== INPUT DATA ==

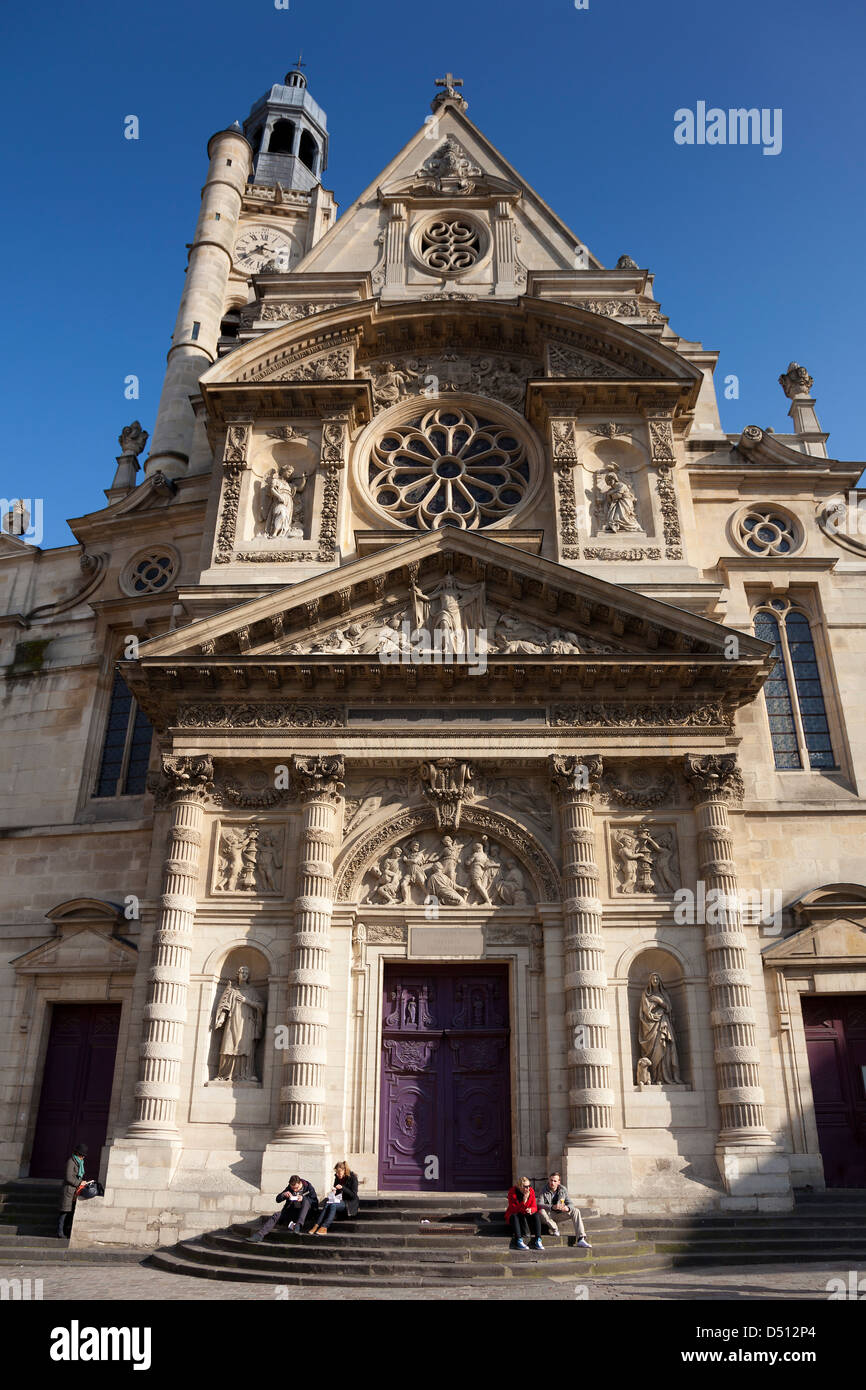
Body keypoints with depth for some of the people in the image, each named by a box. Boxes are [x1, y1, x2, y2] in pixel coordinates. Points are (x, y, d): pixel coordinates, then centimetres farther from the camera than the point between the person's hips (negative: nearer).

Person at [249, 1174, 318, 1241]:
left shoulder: (308, 1186, -5)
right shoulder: (289, 1187, 5)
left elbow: (315, 1202, -8)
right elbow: (278, 1199, 9)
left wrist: (303, 1198, -23)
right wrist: (283, 1195, -14)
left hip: (303, 1213, -4)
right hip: (290, 1213, 4)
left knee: (306, 1200, -33)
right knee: (276, 1215, -22)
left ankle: (298, 1226, -43)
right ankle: (260, 1235, -30)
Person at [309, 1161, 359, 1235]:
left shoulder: (352, 1178, -9)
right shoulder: (337, 1177, 9)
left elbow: (354, 1195, -14)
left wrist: (342, 1188, -22)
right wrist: (334, 1191, -4)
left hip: (350, 1203, -6)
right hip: (339, 1200, 6)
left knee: (333, 1205, -32)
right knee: (327, 1204, -26)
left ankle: (324, 1228, -38)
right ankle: (316, 1225, -35)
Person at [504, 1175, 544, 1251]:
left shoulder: (531, 1191, -8)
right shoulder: (512, 1192, -20)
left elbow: (534, 1207, -5)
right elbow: (513, 1209, -26)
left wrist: (530, 1210, -30)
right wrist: (523, 1202, -38)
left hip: (526, 1215, 3)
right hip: (514, 1215, -3)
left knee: (536, 1215, -25)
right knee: (515, 1216, -36)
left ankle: (538, 1241, -30)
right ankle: (519, 1241, -41)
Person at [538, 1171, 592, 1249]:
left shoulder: (563, 1190, -1)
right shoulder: (544, 1190, -11)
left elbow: (570, 1203, -4)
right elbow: (540, 1205, -23)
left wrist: (567, 1208, -30)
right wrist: (552, 1207, -40)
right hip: (549, 1215, -3)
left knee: (575, 1211, -19)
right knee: (541, 1211, -35)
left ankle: (581, 1239, -26)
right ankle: (555, 1229, -13)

===

YOUR TASK: Give back every one of the lines above without changing anything, but leave the pictures out.

REPLY:
Body keypoints with depth for some of the people in the image, each named by a box. Boxes are [x1, y1, x2, y2] in pixel coordinates. Points are (x, y, d): pixel coordinates, then centimetres farther from the camera than the point between the person's hips (negative: nearer).

Person at [249, 1174, 318, 1241]:
left shoulder: (308, 1186, -5)
right shoulder: (289, 1187, 5)
left elbow: (315, 1202, -8)
right elbow: (278, 1199, 9)
left wrist: (303, 1198, -23)
right wrist: (283, 1195, -14)
left hip: (303, 1213, -4)
right hip: (290, 1213, 4)
left knee: (306, 1200, -33)
right knee: (276, 1215, -22)
left ankle: (298, 1226, -43)
right ankle: (260, 1235, -30)
Person at [309, 1161, 359, 1235]:
left shoulder: (352, 1178, -9)
right shoulder: (337, 1177, 9)
left elbow: (354, 1195, -14)
left wrist: (342, 1188, -22)
right wrist: (334, 1191, -4)
left hip: (350, 1203, -6)
right hip: (339, 1200, 6)
left knee: (333, 1205, -32)
right knee: (327, 1204, -26)
left ankle: (324, 1228, -38)
right ankle: (316, 1225, -35)
Person at [504, 1175, 544, 1251]:
left shoulder: (531, 1191, -8)
right shoulder: (512, 1192, -20)
left elbow: (534, 1207, -5)
right elbow: (513, 1209, -26)
left wrist: (530, 1210, -30)
right wrist: (523, 1202, -38)
left hip: (526, 1215, 3)
right hip: (514, 1215, -3)
left knee: (536, 1215, -25)
right knee: (515, 1216, -36)
left ankle: (538, 1241, -30)
right ankle: (519, 1241, -41)
Person at [538, 1171, 592, 1249]:
left shoulder: (563, 1190, -1)
right shoulder: (544, 1190, -11)
left elbow: (570, 1203, -4)
right elbow: (540, 1205, -23)
left wrist: (567, 1208, -30)
right wrist: (552, 1207, -40)
right hip: (549, 1215, -3)
left knee: (575, 1211, -19)
right knee: (541, 1211, -35)
left ankle: (581, 1239, -26)
right ankle: (555, 1229, -13)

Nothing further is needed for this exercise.